Toplumların gelişme aracı olan bilgi7 korunmaya değer hâle geldikçe bu kavramdan doğan haklar da önem kazanmaya başlamıştır. Bilgi edinme hakkı yönetimde gizliliği esas alan ve bilgi tekelini elinde bulunduran idarelerin artık bu hassasiyetlerini bir kenara bırakıp, topluma karşı açık, şeffaf, hesap verebilir olma vasıflarını yerine getirmeye ve tekelindeki bilgileri belli kişi veya kurumların keyfi olarak vermemeleri gerektiği noktada ortaya çıkmış ve bireylere haklarında devlet kuruluşları nezdinde tutulan bilgilere erişme, ulaşma, bunlar hakkında doğal olduğu üzere herkesten evvel bilgi sahibi olma şansı getirmiştir.8 Kişisel verilerin korunması hakkı ise başkalarına ait kişisel verileri elinde bulunduran kimselerin bilgiye erişme özgürlüğü ve bundan sağlayacakları muhtemel maddi ve manevi çıkarlar karşısında, kişisel veri sahiplerinin maddi ve manevi varlıklarının korunması ve bilgilerinin korunması kaygılarının giderilmesi ihtiyacının ortaya çıkması neticesinde bir ihtiyaç olarak ortaya çıkmıştır.9 ,10 Her iki hak alanının ortaya çıkması bakımından da hukuk devleti olmanın gerekliliklerinin ve gelişen teknoloji ile birlikte girilen bilgi çağının büyük etkisi olduğu söylenebilir.
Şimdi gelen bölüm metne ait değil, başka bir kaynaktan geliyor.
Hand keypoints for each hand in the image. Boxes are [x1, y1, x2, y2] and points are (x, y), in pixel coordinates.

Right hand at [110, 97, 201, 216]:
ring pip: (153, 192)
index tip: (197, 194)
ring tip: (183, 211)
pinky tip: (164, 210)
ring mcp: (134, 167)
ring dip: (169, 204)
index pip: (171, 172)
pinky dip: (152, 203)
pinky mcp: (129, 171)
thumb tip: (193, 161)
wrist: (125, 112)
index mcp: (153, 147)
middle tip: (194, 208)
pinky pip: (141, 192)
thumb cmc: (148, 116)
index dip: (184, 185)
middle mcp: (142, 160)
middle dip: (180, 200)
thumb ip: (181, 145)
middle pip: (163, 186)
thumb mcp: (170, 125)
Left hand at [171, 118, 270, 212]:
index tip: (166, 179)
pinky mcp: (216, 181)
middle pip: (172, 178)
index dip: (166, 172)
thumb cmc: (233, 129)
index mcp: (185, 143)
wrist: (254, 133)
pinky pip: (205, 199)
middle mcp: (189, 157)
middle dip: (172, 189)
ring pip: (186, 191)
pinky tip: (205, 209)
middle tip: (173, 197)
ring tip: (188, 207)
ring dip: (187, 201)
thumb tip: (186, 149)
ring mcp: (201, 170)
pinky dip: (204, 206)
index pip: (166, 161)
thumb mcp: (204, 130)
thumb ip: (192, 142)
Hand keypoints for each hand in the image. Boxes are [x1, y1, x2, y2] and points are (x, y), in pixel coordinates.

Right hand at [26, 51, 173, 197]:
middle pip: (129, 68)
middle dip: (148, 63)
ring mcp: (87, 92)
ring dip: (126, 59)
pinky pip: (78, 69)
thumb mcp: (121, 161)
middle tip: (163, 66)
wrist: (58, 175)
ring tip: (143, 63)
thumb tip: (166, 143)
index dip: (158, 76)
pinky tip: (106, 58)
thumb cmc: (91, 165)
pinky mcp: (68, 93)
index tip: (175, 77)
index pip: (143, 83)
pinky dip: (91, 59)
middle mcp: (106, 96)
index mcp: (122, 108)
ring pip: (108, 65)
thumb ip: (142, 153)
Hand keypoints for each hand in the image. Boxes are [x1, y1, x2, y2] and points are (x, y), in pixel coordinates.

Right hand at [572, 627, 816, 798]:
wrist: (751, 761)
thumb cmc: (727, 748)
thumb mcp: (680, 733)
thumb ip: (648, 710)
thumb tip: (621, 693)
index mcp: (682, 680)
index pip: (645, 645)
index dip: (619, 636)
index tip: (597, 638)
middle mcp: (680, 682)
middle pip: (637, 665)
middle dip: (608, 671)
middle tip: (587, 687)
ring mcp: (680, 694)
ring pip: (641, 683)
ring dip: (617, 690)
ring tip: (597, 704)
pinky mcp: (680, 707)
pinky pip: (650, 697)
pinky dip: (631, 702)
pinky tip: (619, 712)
Artık verinin yeni petrol olduğu,11 hatta daha ileri bir deyişle verinin yeni nükleer güç olduğu12 gerçeği karşısında kişiler, başkalarıyla ilgili bilgi edinme, başka bir yönden ise kendileriyle ilgili olabildiğince az bilginin bilinmesini sağlama çabasına girişmişlerdir.13 Bu döngü de bizim bir yanda bilgi edinme hakkının diğer yanda kişisel verilerin korunması hakkının korunması gerekliliğini idrak etmemizi sağlamıştır.

Hakların tarihçesine baktığımızda ise haklara duyulan ihtiyaç yönünden var olan kader birliğinin devam etmediği görülmektedir. Şöyle ki bilgi edinme hakkının ilk yansımaları onsekizinci yüzyılda olmak üzere 1766 yılında İskandinav ülkelerinden biri olan İsveç’te kendine yer bulurken,14 kişisel verilerin korunması hakkının ilk yansımaları için yirminci yüzyılı beklemek gerekmiştir. Zira kişisel verilerin korunmasına ait ilk düzenleme 1970 yılında Almanya’nın Hessen eyaletinde15 yapılmıştır. Ancak daha geniş bir düzlemden değerlendirme yapacak olursak, her iki hak alanının kökleri de insan hakları hareketlerinin başladığı İkinci Dünya Savaşı sonrasına dayanır16 ve bu hareketler sonucunda gelişmeye başlayan demokrasiler ışığında doğan bilgi toplumunun getirdiği gereklilik, her iki hak alanına da kaynak olur. Nitekim İsveç’teki ilk düzenleme karşısında bilgi edinme hakkının tam olarak yasalarda yerini almasının kişisel verilerin korunması hakkı gibi yirminci yüzyılın ortalarında mümkün olduğu gerçeği17 de her iki hak alanını tarihçe bakımından birbirine yanaştırmaktadır.